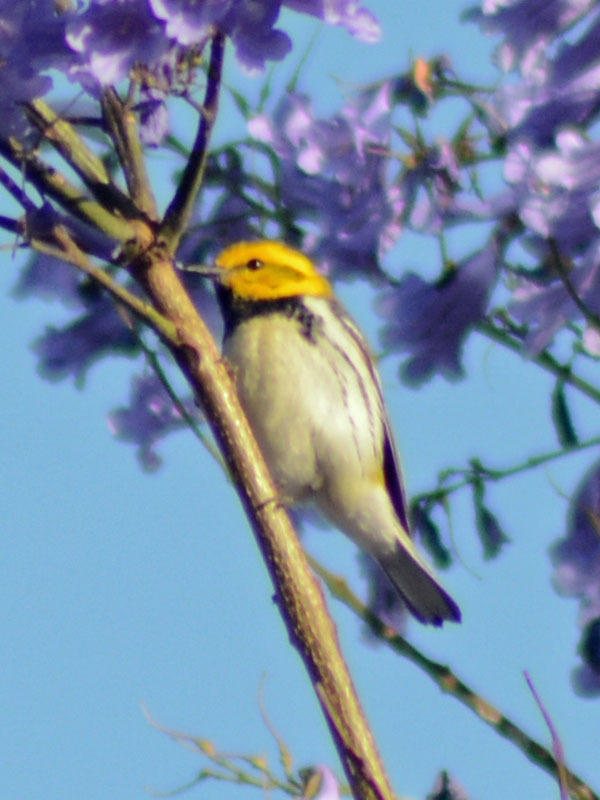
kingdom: Animalia
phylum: Chordata
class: Aves
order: Passeriformes
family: Parulidae
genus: Setophaga
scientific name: Setophaga virens
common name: Black-throated green warbler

-------

Render every line of the rows above as a Markdown table with the columns "Number" and "Line", skipping any blank lines. Leave the pictures out.

| Number | Line |
|---|---|
| 1 | kingdom: Animalia |
| 2 | phylum: Chordata |
| 3 | class: Aves |
| 4 | order: Passeriformes |
| 5 | family: Parulidae |
| 6 | genus: Setophaga |
| 7 | scientific name: Setophaga virens |
| 8 | common name: Black-throated green warbler |